We’ve had an unexpected increase in load on one of our database shards. This happened due to a change we’ve made on the new Worker plugin. We’ve had to go to maintenance mode to resolve this extra load and get the system back into working order. The entire operation lasted less than 35 minutes.
How many users were affected
Service was unavailable during the maintenance.
This is a reason we have a team on standby. To handle unexpected situations just like this one.
On Friday, November 30, our primary server shard went went down. This led to the dashboard sync issues when our secondary systems took over. Needless to say, redundancy systems performed their backup function well in this case.
However, over the weekend we detected that the system struggled to keep up with the increased workload. That is why on Monday morning we decided to shutdown the system for maintenance and server upgrade.
During the 30 minute downtime, the server resources were scaled up to handle the increased workload. System was fully restored, and after a few hours the queue was empty of the scheduled tasks.
How many users were affected
All user that used the dashboard over the weekend were affected.
We are increasing the resources on on our primary and secondary system to make sure they perform well in case of the similar occurrence in the future.
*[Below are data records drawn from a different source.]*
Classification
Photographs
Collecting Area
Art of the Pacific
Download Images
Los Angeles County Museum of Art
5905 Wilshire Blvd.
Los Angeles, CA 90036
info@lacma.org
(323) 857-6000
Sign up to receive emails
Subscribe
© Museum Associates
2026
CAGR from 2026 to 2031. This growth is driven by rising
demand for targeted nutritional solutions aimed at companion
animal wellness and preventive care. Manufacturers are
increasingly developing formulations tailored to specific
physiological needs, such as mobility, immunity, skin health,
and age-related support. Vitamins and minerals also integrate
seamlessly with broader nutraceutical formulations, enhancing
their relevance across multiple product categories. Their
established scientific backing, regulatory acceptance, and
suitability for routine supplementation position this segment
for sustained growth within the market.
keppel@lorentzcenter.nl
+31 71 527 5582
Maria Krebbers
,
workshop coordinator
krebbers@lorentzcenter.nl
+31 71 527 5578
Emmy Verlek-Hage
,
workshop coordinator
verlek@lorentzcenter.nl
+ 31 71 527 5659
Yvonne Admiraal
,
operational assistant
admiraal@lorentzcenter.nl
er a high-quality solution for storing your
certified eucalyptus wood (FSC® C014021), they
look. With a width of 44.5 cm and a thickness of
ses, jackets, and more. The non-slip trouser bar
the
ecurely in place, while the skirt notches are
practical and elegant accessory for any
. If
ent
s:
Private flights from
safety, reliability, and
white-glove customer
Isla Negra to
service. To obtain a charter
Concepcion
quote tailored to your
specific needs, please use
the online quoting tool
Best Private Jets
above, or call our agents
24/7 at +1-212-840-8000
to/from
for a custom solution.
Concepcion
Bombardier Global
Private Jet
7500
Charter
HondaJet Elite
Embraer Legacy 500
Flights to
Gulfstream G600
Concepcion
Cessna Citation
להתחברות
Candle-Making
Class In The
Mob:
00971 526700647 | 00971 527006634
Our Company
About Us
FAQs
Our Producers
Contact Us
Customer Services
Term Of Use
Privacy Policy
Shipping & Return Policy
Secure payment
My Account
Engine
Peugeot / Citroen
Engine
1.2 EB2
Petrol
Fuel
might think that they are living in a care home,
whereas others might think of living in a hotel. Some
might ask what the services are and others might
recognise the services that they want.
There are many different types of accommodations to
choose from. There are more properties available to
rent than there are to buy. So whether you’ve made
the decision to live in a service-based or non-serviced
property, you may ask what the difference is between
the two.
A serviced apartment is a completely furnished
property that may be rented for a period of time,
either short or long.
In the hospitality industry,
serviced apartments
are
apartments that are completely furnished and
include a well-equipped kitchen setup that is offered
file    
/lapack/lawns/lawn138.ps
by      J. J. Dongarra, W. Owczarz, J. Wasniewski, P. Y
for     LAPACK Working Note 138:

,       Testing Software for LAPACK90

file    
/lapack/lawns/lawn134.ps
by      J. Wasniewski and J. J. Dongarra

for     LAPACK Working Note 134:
On Saturday, November 3, the producer that is responsible for sending the schedule list to the queue went down. The issue was detected on Sunday, November 4. The producer was restored and system returned to the normal working order. The issue has been resolved, and the backups will continue to run normally now.
The backups that were scheduled to run on those two days were delayed, but were all ran successfully once the producer was brought back up.
Only the users that had scheduled backups for November 3 and 4 were affected.
We are increasing redundancy for the secondary systems and changing the logic so something like this doesn’t happen again.
On Wednesday, August 15, the machine that is responsible for starting scheduled backups went down. The issue was detected on August 17, the machine was restarted and the backups were ran.
Less than 1% of websites were affected, which is why it took us so long to detect the issue.
Allocated additional machines for this task. Improved tracking of these machines to detect outages.
On Saturday, August the 11th we had an issue with worker machines that are responsible for processing our SEO Ranking results. The issue was that the majority of the machines ended up in an infinite loop so the huge spike in processing we have during the weekends wasn’t being processed fast enough. Unfortunately, our alerting thresholds weren’t set up correctly so we didn’t notice all of this before it was too late. Because we use a 3rd party API we couldn’t just throw more machines at the load so we had to start shedding the load. This means that some of the keywords weren’t processed so some results might be missing. This weekend might have additional keywords missing because of late processing.
Almost all of the users that use the SEO Ranking addon.
Alerting thresholds are adjusted and the rework of this part of the system has been scheduled.